Nvidia’s most advanced datacenter GPUs are fabricated and packaged by TSMC in Taiwan. Even as Nvidia migrates packaging technologies, the near-term center of gravity for advanced AI chipmaking remains on the island. U.S. fabs are coming online, but not fast enough to change the next few cycles.
Meanwhile, China is compressing its functional dependence by forcing workloads onto domestic accelerators, especially for inference, and eventually for training as toolchains mature. The chokepoint that used to bind both sides now binds one side more than the other. That asymmetry is why any disruption in Taiwan becomes more consequential for U.S. AI than for China’s, relative to 2023.
DeepSeek’s position: engineering debt, competitive pressure, and cost narratives
The DeepSeek moment rewired expectations by claiming nearly frontier reasoning performance at a radically lower training cost. Whether you accept the exact cost figure, the company placed a target on its back: repeat the feat under tighter controls, with rivals shipping fast, and with your training stack changing underneath you.
On the engineering side, the Ascend detour likely consumed months of senior time: stabilizing kernels, debugging collectives, retuning attention kernels for NPU memory hierarchies, wrestling with static-graph compilation, and retraining staff. On the market side, mindshare is path-dependent. Whoever ships runnable checkpoints with a simple inference path, clear docs, and responsive maintainers wins the next round of downstream innovation.
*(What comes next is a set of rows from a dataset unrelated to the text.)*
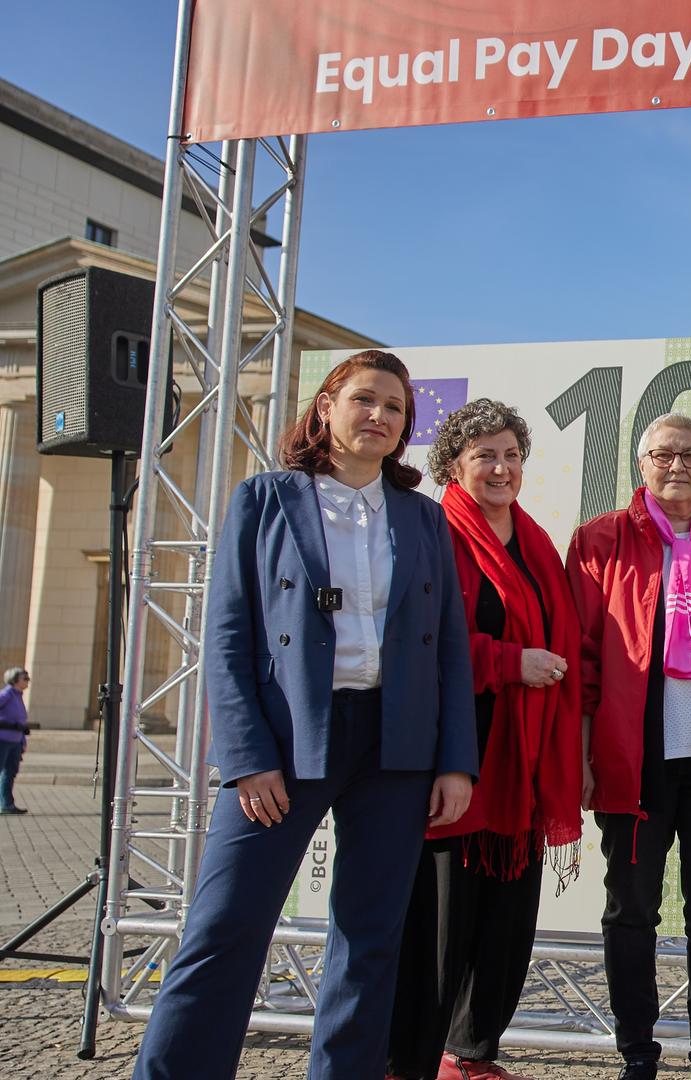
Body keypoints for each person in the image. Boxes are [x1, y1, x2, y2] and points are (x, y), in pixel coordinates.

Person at [134, 350, 478, 1080]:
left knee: (371, 938)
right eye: (365, 400)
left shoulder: (422, 519)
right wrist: (247, 755)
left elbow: (449, 647)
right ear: (325, 407)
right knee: (225, 928)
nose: (380, 416)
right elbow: (227, 636)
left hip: (396, 746)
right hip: (286, 742)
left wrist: (455, 760)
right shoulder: (264, 499)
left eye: (395, 407)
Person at [566, 414, 691, 1080]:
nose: (676, 465)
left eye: (690, 454)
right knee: (631, 911)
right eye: (662, 454)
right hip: (636, 760)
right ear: (640, 462)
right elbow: (585, 660)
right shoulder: (599, 540)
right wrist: (588, 753)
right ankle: (637, 1053)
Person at [386, 399, 583, 1080]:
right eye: (484, 456)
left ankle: (470, 1056)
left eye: (510, 455)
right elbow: (415, 641)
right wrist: (508, 662)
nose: (501, 468)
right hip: (454, 758)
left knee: (505, 927)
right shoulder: (432, 530)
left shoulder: (532, 540)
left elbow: (564, 645)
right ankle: (404, 1060)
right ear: (452, 465)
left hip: (522, 765)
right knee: (439, 931)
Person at [0, 668, 28, 814]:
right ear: (15, 679)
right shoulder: (6, 694)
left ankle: (7, 804)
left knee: (10, 772)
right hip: (3, 739)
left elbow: (20, 720)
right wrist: (9, 725)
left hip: (15, 740)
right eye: (25, 678)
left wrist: (23, 741)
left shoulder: (18, 696)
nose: (27, 681)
In 2025, that’s the currency.
What the hybrid pattern signals
With the mixed stack, Chinese labs can keep shipping in an environment where (1) export licenses make Nvidia availability uncertain, (2) domestic policy rewards workloads on Chinese accelerators, and (3) time-to-market penalizes ideological purity.
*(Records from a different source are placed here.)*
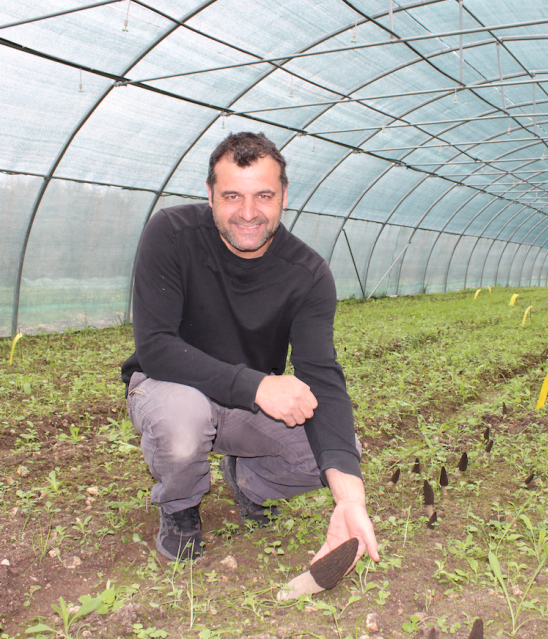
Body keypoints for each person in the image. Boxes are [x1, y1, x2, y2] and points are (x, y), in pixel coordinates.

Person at [121, 132, 378, 574]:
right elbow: (157, 346)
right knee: (184, 422)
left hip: (247, 403)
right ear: (209, 195)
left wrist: (350, 499)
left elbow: (322, 375)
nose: (247, 213)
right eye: (232, 196)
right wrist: (257, 384)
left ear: (283, 196)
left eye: (263, 195)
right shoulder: (171, 234)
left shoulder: (308, 273)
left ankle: (249, 482)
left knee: (336, 451)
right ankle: (180, 507)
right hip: (172, 386)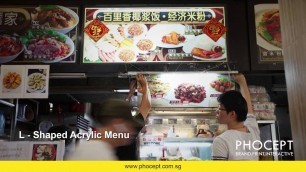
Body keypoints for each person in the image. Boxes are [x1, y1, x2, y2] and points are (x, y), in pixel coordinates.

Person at [66, 99, 140, 160]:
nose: (132, 131)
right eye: (130, 125)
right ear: (118, 123)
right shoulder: (98, 154)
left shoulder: (94, 148)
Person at [211, 73, 260, 160]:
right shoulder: (253, 130)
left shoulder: (221, 141)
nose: (216, 111)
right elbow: (249, 110)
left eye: (220, 109)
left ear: (232, 114)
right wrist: (242, 82)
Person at [115, 73, 152, 160]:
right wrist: (145, 87)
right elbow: (147, 106)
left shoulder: (112, 131)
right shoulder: (129, 129)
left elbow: (146, 106)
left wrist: (131, 93)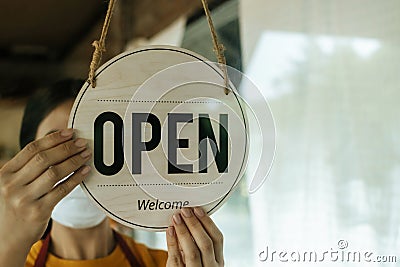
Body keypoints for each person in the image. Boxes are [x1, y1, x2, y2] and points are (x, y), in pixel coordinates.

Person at [0, 79, 224, 267]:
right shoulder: (11, 259)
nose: (80, 166)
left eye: (100, 145)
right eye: (60, 151)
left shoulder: (172, 263)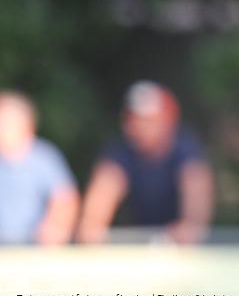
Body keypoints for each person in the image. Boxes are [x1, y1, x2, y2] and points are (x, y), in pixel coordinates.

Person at [77, 81, 214, 244]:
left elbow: (195, 216)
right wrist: (92, 228)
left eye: (148, 120)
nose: (138, 126)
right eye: (133, 119)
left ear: (168, 120)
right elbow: (97, 208)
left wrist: (188, 229)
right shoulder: (121, 152)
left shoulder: (186, 151)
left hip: (181, 252)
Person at [0, 91, 79, 245]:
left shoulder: (44, 158)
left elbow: (65, 199)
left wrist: (54, 230)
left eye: (6, 122)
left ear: (27, 124)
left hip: (33, 248)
Expect more mixed stacks: CUDA for the heavy training runs when available, Ascend for inference at scale, especially in regulated or state-linked contexts. The shift will feel incremental until it suddenly doesn’t, because the ecosystem’s defaults will have moved.
What the U.S. reopening actually changes
The H20 licensing window and any scaled-down next-gen parts matter commercially concerning:
Nvidia’s China revenue mix
Availability for multinationals operating in China
Competitive pressure on domestic accelerators
Strategically, Beijing’s counter-policy, discouraging and then disallowing big-tech purchases, blunts the effect. Over time, the lesson for Chinese buyers is to avoid dependency on policy changes and to bet on domestic roadmaps.
There is also a supply-chain irony: chipmakers may over-order in anticipation of reopening, only to find demand throttled by domestic policy on the buyer side. That whiplash accelerates bifurcation.
The Taiwan situation
One uncomfortable conclusion underlies all of this. The U.S. AI stack, here referring to public clouds, hyperscale labs, and most enterprise deployments, remains bound to TSMC for advanced GPUs and packaging. That doesn’t change in the next 6-12 months. China, meanwhile, is reducing its functional dependence by pushing inference and, progressively, training onto domestic accelerators, even if peak performance trails.
China’s chip progress is making Beijing less vulnerable to a Taiwan shock at the exact moment America’s AI stack remains tied to Taiwan’s fabs. That asymmetry increases the strategic price of any disruption in Taiwan for us, even if China’s chips still lag peak Nvidia performance.
What matters most from here
First, the rate of technical progress relative to time. Huawei’s toolchains and research output are improving quickly. If Ascend-native attention, stable multi-month runs, and friendlier developer experience converge, the hybrid pattern will tilt further toward “do more domestically.”
Second, policy clarity. If the U.S. channel stays narrow and China’s Nvidia posture remains tight, developer defaults in China will normalize to Ascend engines. That’s how ecosystems lock in: through defaults, not regulations.
Third, Taiwan exposure. Unless there’s a major shift in U.S. domestic packaging/foundry capacity for AI accelerators, the American AI economy remains acutely exposed to Taiwan. As China lowers its exposure by moving more of the workload home, the strategic imbalance grows.